Thursday, November 18, 2010

Improving Your Credit For Loan Approval

By Margaret Burgess


Your credit score matters a lot, whether you may be purchasing your first house or making another routine investment. Your credit score would determine how much money your loan would be approved for, or if you could get the amount of money you need. If you know how to build credit and understand the implications on your investment, you could have a better chance of getting a good deal.

Before even requesting a loan, you need to check your credit score first to see if requesting a loan is a good move or a total waste of your time. There are three well-known credit reporting companies you need to be aware of, as they are the ones whose names you shall see in the credit reports, responsible for keeping track of your credit. These three credit reporting agencies are Equifax, Experian and Trans Union.

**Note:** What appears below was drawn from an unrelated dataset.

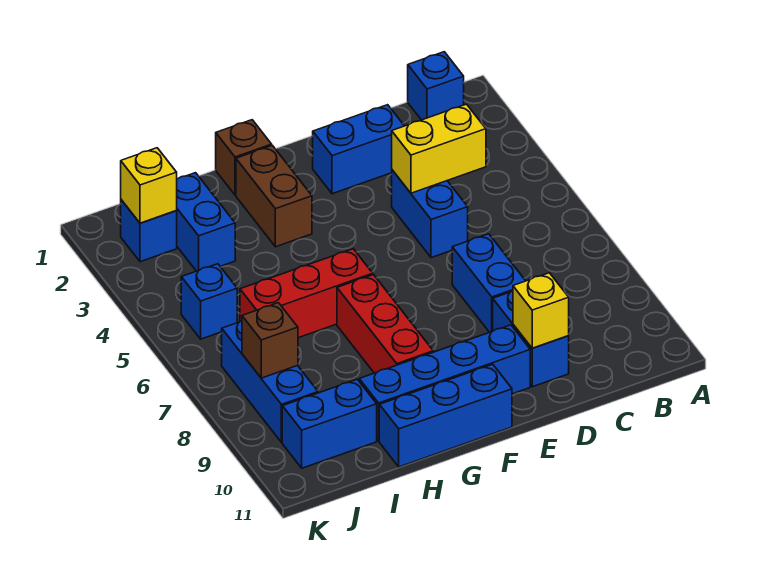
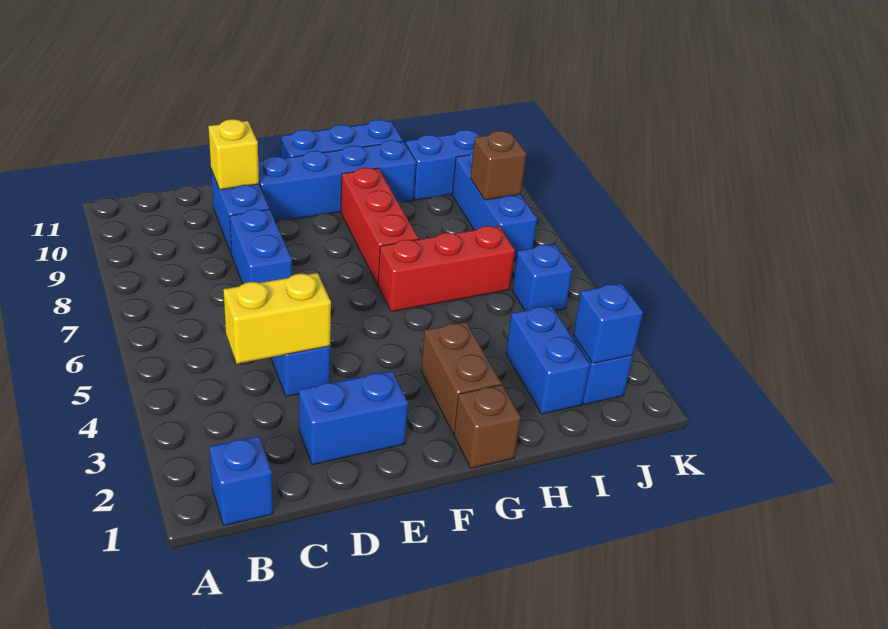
yellow 1x1 brick [121,148,177,223] -> blue 1x1 brick [573,283,643,363]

Your credit score will play a part in the loan you are applying for due to the process of pre-approval. Obtain a good credit score and loan companies will be glad to transact with you. This can also result in a higher loan amount. You will be seen as a responsible borrower if you have a good credit score - lenders will be able to see your good payment history as well. In fact, some lenders are very strict with their credit score requirements for approval. Most other loan companies also weigh in employment status and monthly income as well. Make sure you have everything covered before you even consider applying for a loan.

It is easy to add up your credit points, so you can see what eventually would happen if and when your loan application is successful.

Knowledge of all the ingredients that make up your credit score can help you save lots of money and time in the process. Add up your credit points and be on the right path to building credibility.